Step 2: If you have a steep slope with lots of bulkheads in your concrete footing, you need to start on the lowest area and work up. Pour the concrete deep enough to fill up to the bottom of bulkheads and then stop. You need to let the first concrete stiffen some before you pour the step higher because the weight of the concrete will push the lower concrete out and give you fits. If your ground is level, no problems.

As you place the concrete, try not to overfill any one area. Concrete is heavy! You do not want to shovel it. If you get more in one spot than you need, drag it along the trench to move it.

STEP 3: Using a flat point shovel, pat the concrete in the trench and find the rebar stakes that indicate the finish height. As you are pouring your concrete footing, don't worry too much about how pretty the concrete is. First just get it placed, and roughing it in with the shovel is fine. Find all your grade stakes to be certain you do not over fill the trench. If you must err, make it a little lower than perfect rather than a little higher than perfect.

When you fill up the trenches against step bulkheads, the bulkhead may lean over a little. As long as it holds, a little lean won't hurt anything.

STEP 4: Once all the concrete is placed, or while waiting on subsequent trucks, take a hand float and work the concrete footing. Smooth it out and pat it down. Footings are not really critical for finish, so don't worry too much about how pretty it is. If it is the right height and runs consistent, you will be fine. There should not be any up and down areas.
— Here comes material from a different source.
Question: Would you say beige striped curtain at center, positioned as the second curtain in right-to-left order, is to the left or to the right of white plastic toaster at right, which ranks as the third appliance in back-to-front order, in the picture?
STEP 5: If you are going to erect perimeter walls higher than 6 courses of blocks in your concrete footing, you must place some vertical rebar in the footing to capture the bottom of the blocks. Cut these rebar pieces about three feet long. After the footings are poured, stand the rebar in the footing near the corner, about four inches from the foundation edge. Continue placing these standing rods every four feet where the block wall will be high. These rebar will secure the base of the wall to the footing when you pour the wall with concrete

STEP 6: Be sure to wash any tools off before the concrete sets up on them.